One of the aims of our Welsh holiday was to watch the evening spectacle of the mass return of Manx Shearwaters to their breeding burrows. The end of July and beginning of August isn’t the best time to see breeding seabirds, but Manx Shearwaters take a long time to develop and are still in the nest towards the end of August.
The more I read about these remarkable birds, the more I’m amazed by their extraordinary life.
Defra figures for 2011 suggest a UK population approaching 300,000; 79% of the world population. Half of the UK birds nest off the Pembrokeshire coast, especially at Skomer, Skokholm and Middleholm. However, as is often the case, there’s disagreement amongst experts about census methods, with one count of Skomer alone suggesting a population of 300,000.
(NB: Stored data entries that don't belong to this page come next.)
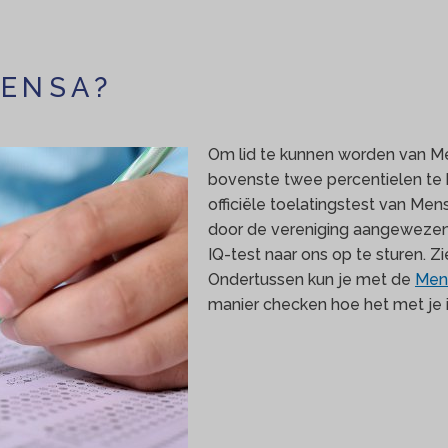
MENSA?
Om lid te kunnen worden van Men
bovenste twee percentielen te 
officiële toelatingstest van Me
door de vereniging aangewezen
IQ-test naar ons op te sturen. Zi
Ondertussen kun je met de
Mens
manier checken hoe het met je in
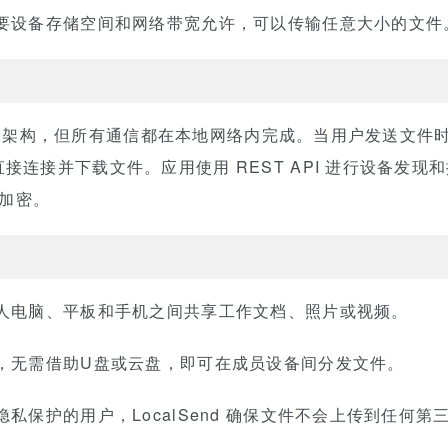
要设备存储空间和网络带宽允许，可以传输任意大小的文件
-服务器架构，但所有通信都在本地网络内完成。当用户发送文
连接并下载文件。应用使用 REST API 进行设备发现和
 加密。
人电脑、平板和手机之间共享工作文档、照片或视频。
，无需借助U盘或云盘，即可在成员设备间分发文件。
私保护的用户，LocalSend 确保文件不会上传到任何第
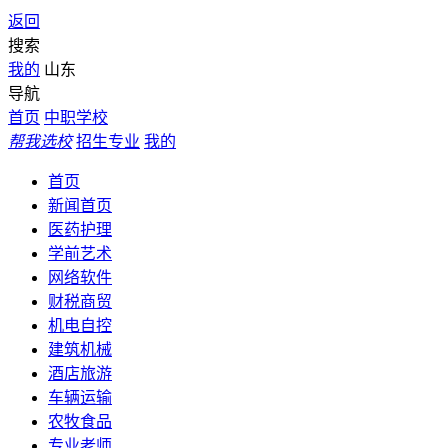
返回
搜索
我的
山东
导航
首页
中职学校
帮我选校
招生专业
我的
首页
新闻首页
医药护理
学前艺术
网络软件
财税商贸
机电自控
建筑机械
酒店旅游
车辆运输
农牧食品
专业老师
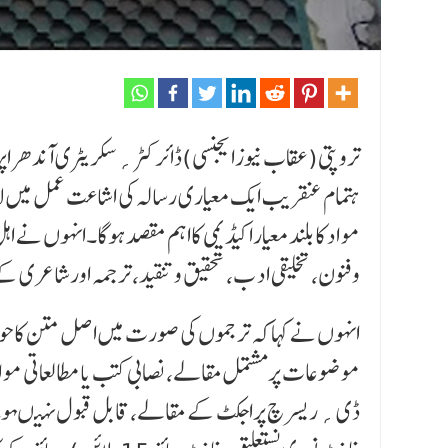
تروپتی(عقاب نیوزایجنسی)ڈائرکٹر؍سکریٹری آندھراپرد
ہتمام عنقریب ایک معیاری رسالہ کی اشاعت عمل میں لائ
مو ا د کا بلند معیاراکیڈیمی کااہم مقصدہوگا۔انہوں نے
وفنون، تخلیقی ا د ب، تحقیق وتنقید، ترجمہ اورشاعری 
انہوں نے کہاکہ ترجموں کی صورت میں اصل متن کاحو
موضوعات پرمشتمل مقالے، نصابی کتب یامطالعاتی مو ا 
ڈی؍ ریسرچ پراجکٹ کے مقالے، قابل قبول نہیںہوںگ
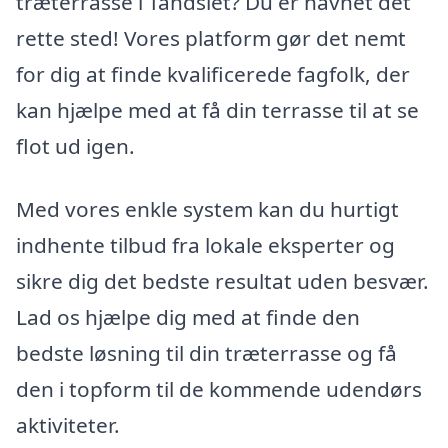
træterrasse i Tandslet? Du er havnet det
rette sted! Vores platform gør det nemt
for dig at finde kvalificerede fagfolk, der
kan hjælpe med at få din terrasse til at se
flot ud igen.
Med vores enkle system kan du hurtigt
indhente tilbud fra lokale eksperter og
sikre dig det bedste resultat uden besvær.
Lad os hjælpe dig med at finde den
bedste løsning til din træterrasse og få
den i topform til de kommende udendørs
aktiviteter.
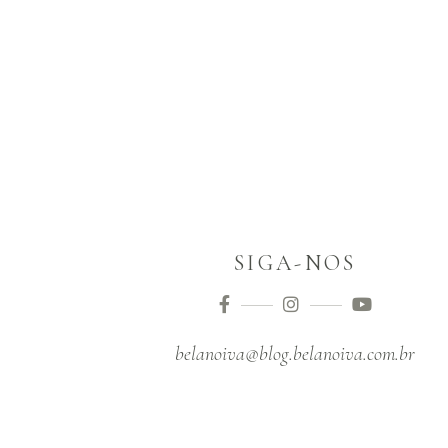
SIGA-NOS
belanoiva@blog.belanoiva.com.br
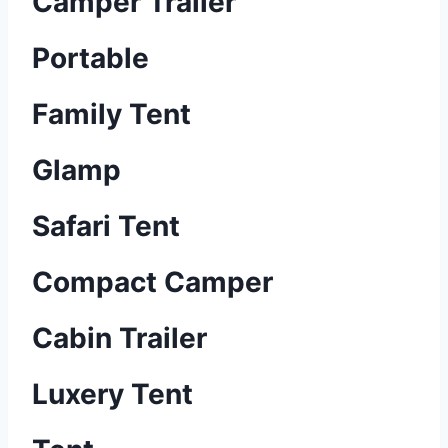
Camper Trailer
Portable
Family Tent
Glamp
Safari Tent
Compact Camper
Cabin Trailer
Luxery Tent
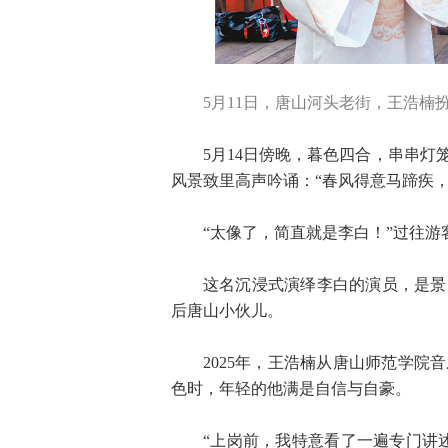
5月11日，唐山河头老街，王浩楠
5月14日傍晚，暮色四合，串串
风景致里高声吟诵：“春风得意马蹄疾，
“太像了，简直就是李白！”过往
这名沉浸式演绎李白的演员，是景
后唐山小伙儿。
2025年，王浩楠从唐山师范学
色时，年轻的他满是自信与自豪。
“上岗前，我特意看了一遍专门讲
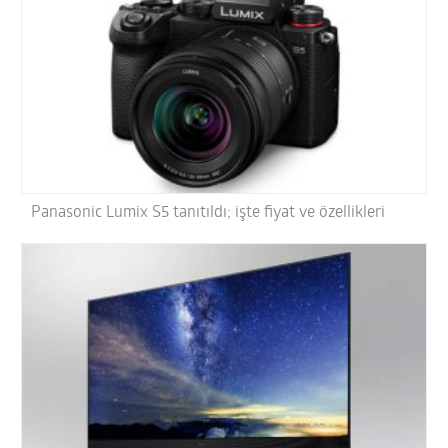
Panasonic Lumix S5 tanıtıldı; işte fiyat ve özellikleri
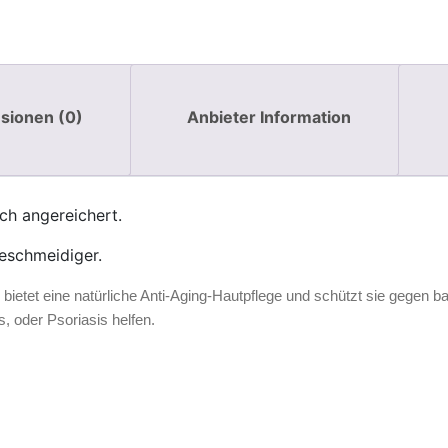
sionen (0)
Anbieter Information
ch angereichert.
eschmeidiger.
ut, bietet eine natürliche Anti-Aging-Hautpflege und schützt sie gegen b
 oder Psoriasis helfen.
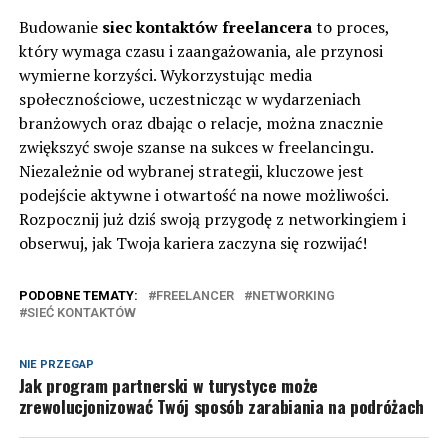
Budowanie
siec kontaktów freelancera
to proces,
który wymaga czasu i zaangażowania, ale przynosi
wymierne korzyści. Wykorzystując media
społecznościowe, uczestnicząc w wydarzeniach
branżowych oraz dbając o relacje, można znacznie
zwiększyć swoje szanse na sukces w freelancingu.
Niezależnie od wybranej strategii, kluczowe jest
podejście aktywne i otwartość na nowe możliwości.
Rozpocznij już dziś swoją przygodę z networkingiem i
obserwuj, jak Twoja kariera zaczyna się rozwijać!
PODOBNE TEMATY:
FREELANCER
NETWORKING
SIEĆ KONTAKTÓW
NIE PRZEGAP
Jak program partnerski w turystyce może
zrewolucjonizować Twój sposób zarabiania na podróżach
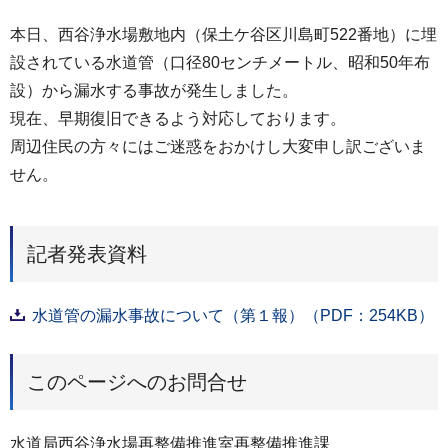
本日、西谷浄水場敷地内（保土ケ谷区川島町522番地）に埋
設されている水道管（口径80センチメートル、昭和50年布
設）から漏水する事故が発生しました。
現在、早期復旧できるよう対応しております。
周辺住民の方々にはご迷惑をおかけし大変申し訳ございま
せん。
記者発表資料
水道管の漏水事故について（第１報）（PDF：254KB）
このページへのお問合せ
水道局西谷浄水場再整備推進室再整備推進課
The oldest recorded Manx was ringed as an adult, aged at least 5 years, on Copeland Island, Northern Island in July 1953. It was re trapped in July 2003, aged at least 55 years. Estimates suggest that this bird will have travelled up to at least 5 million miles in its lifetime.
Over the years there have been many arguments between lumpers and splitters about the number of distinct species or sub species of Shearwater, particularly those that are around the same size as the Manx.
We paid two visits to Strumble Head, one of the best places to see the evening spectacle from land.
One the first visit we started to observe at 20:40 and continued until 21:30. At the peak of the flypast I chose a stream of birds that were closest to the land and counted for three periods of ten seconds and found that about fifty birds were passing every ten seconds. This gives an hourly passage of 18,000 for just that one stream. There were at least two other streams further out.
Between our Strumble Head visits we viewed from the coast near Ramsey Island, but this was not as good a viewpoint. However it showed that the Manx started to appear around 16:30, albeit in two’s and three’s. So the evening passage lasts for several hours.
On our second visit to Strumble, as the passage built up at around 18:30, my beloved sat with a watch and I peered through my binoculars counting the passage over several one minute periods, again choosing a stream nearest to land.. The numbers recorded for each minute built as follows:
18:43 – 29 a minute 19:14 – 41 a minute 19:38 – 55 a minute 19:42 – 59 a minute
19:57 – 126 aminute 20:01 – 261 a minute.
My beloved often likens me to The Count from Sesame Street. Perhaps I am a bit of an anorak, but I feel that encounters such as those that we enjoyed at Strumble Head are what real bird watching is about.
Our counting didn’t lead us to conclude anything about the total number of Manx that pass Strumble Head each night, other than it’s a huge number.
We did see other seabirds - Gannets, Cormorants, Shags, Kittiwakes, Common Guillemots, Fulmars and Black Headed, Great Black Backed, Lesser BB and Herring Gulls. There were also a few Common Scoters and it was interesting not to see Eiders, which would have been prominent had we been watching in Northumberland.